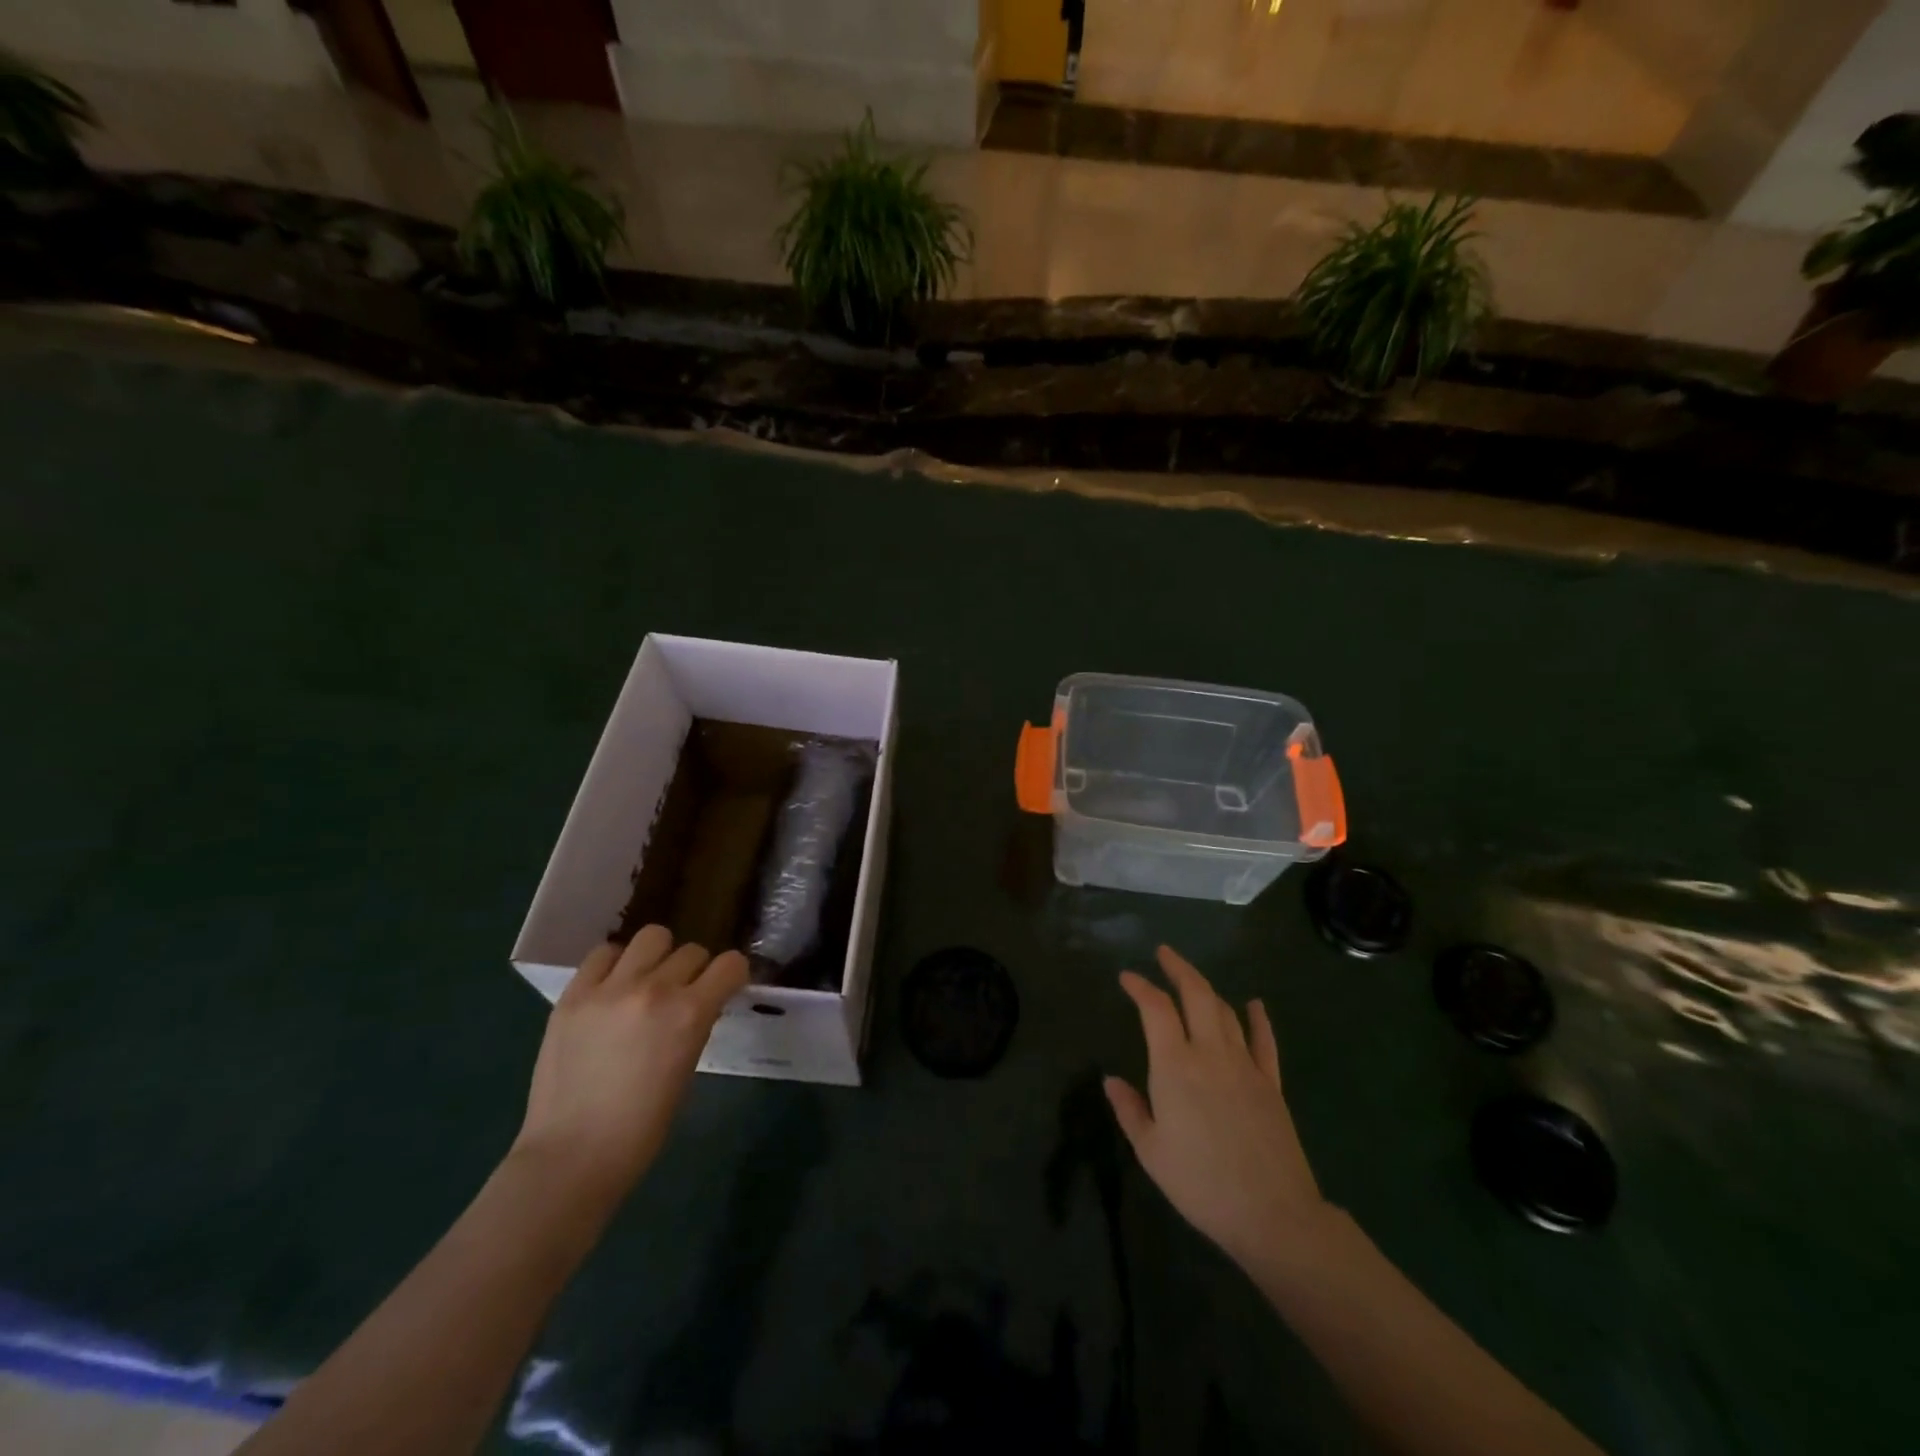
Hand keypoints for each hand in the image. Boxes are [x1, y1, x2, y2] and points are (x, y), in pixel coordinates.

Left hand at [513, 927, 747, 1209]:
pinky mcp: (573, 995)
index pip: (730, 964)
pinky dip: (615, 964)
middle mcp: (654, 989)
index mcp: (690, 1014)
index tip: (725, 987)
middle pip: (692, 951)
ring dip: (658, 956)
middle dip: (695, 970)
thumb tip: (698, 1002)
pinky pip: (604, 953)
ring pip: (651, 937)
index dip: (732, 975)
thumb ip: (695, 1024)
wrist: (572, 1156)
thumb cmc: (642, 1128)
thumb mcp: (687, 1067)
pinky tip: (612, 987)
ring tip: (646, 981)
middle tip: (681, 995)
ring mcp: (610, 988)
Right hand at [1106, 946, 1330, 1270]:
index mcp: (1175, 1066)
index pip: (1155, 1009)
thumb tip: (1111, 1079)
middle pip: (1196, 995)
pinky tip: (1254, 1005)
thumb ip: (1129, 1110)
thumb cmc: (1201, 1184)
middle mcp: (1210, 1053)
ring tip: (1193, 980)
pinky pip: (1264, 1041)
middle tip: (1164, 953)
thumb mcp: (1151, 1151)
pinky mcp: (1271, 1083)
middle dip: (1178, 968)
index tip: (1127, 977)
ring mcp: (1245, 1065)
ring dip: (1207, 989)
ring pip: (1226, 1011)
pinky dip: (1258, 1018)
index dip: (1140, 986)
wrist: (1273, 1214)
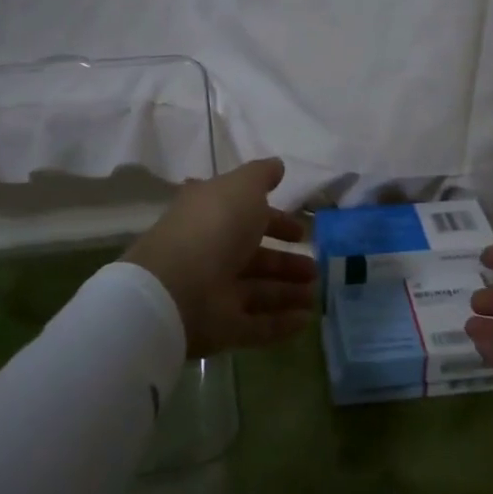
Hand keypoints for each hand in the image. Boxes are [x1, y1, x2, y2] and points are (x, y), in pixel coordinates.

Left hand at [122, 158, 316, 357]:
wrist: (176, 288)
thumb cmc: (214, 226)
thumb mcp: (242, 187)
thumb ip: (262, 176)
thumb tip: (278, 166)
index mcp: (212, 217)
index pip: (247, 217)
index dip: (275, 221)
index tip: (301, 231)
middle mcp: (212, 253)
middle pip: (254, 258)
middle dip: (285, 262)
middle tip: (315, 267)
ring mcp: (215, 293)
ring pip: (258, 291)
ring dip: (287, 292)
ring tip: (316, 293)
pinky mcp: (221, 327)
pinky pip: (256, 325)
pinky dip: (281, 323)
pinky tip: (306, 320)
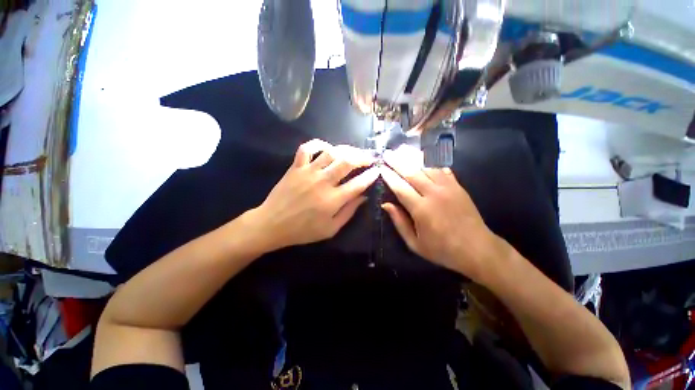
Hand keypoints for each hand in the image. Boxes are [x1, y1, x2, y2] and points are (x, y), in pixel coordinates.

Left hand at [249, 139, 378, 251]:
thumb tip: (364, 197)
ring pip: (331, 152)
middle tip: (369, 158)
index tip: (377, 171)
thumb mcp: (330, 229)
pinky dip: (318, 144)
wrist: (272, 224)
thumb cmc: (303, 230)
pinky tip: (327, 147)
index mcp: (333, 200)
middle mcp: (323, 182)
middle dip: (362, 157)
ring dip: (346, 150)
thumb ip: (349, 212)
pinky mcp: (296, 167)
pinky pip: (307, 148)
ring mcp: (308, 172)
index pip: (358, 184)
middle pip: (347, 162)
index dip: (370, 176)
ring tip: (354, 152)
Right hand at [379, 147, 506, 280]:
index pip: (400, 188)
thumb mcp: (415, 243)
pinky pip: (442, 170)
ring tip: (402, 150)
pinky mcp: (458, 186)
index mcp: (421, 209)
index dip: (389, 177)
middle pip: (412, 173)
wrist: (477, 249)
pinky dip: (431, 163)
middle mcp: (434, 194)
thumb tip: (386, 204)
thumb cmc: (442, 249)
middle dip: (398, 162)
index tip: (381, 167)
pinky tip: (424, 157)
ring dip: (413, 158)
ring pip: (427, 168)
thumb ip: (399, 222)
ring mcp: (448, 188)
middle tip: (388, 153)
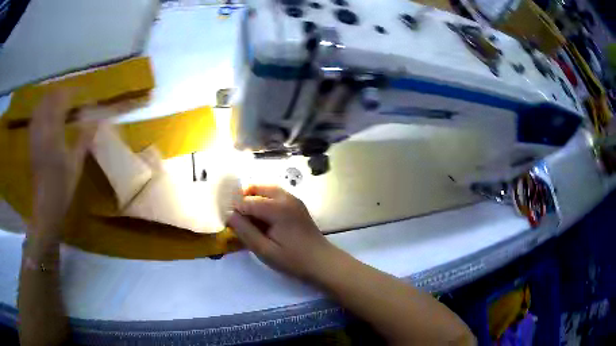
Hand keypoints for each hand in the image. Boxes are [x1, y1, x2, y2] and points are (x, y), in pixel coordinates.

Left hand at [29, 90, 95, 238]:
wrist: (45, 206)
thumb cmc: (62, 187)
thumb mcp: (76, 164)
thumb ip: (84, 139)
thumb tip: (96, 120)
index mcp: (53, 134)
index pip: (61, 103)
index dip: (71, 93)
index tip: (81, 90)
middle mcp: (42, 131)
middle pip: (48, 101)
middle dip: (59, 92)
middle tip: (70, 92)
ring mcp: (34, 137)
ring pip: (39, 107)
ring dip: (48, 99)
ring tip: (57, 98)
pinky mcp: (31, 143)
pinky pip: (34, 119)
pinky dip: (40, 110)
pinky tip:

> **What is expected**
Retype the records above word for word, from their first line through the line containing "middle tip: (681, 995)", and leave out every picture.

> **Problem solution**
Hand keypoints for each hand in the image. Boxes are [x1, y1, x2, y2] and points are (x, y), in pixel coordinates.

Left hand at [513, 927, 747, 1209]:
pinky mcp: (573, 995)
index pip: (730, 964)
pinky dip: (615, 964)
middle mcp: (654, 989)
index mcp: (690, 1014)
index tip: (725, 987)
middle pip: (692, 951)
ring dip: (658, 956)
middle dip: (695, 970)
thumb tip: (698, 1002)
pinky pip: (604, 953)
ring pip: (651, 937)
index dip: (732, 975)
thumb ip: (695, 1024)
wrist: (572, 1156)
thumb cmc: (642, 1128)
thumb mcp: (687, 1067)
pinky tip: (612, 987)
ring tip: (646, 981)
middle tip: (681, 995)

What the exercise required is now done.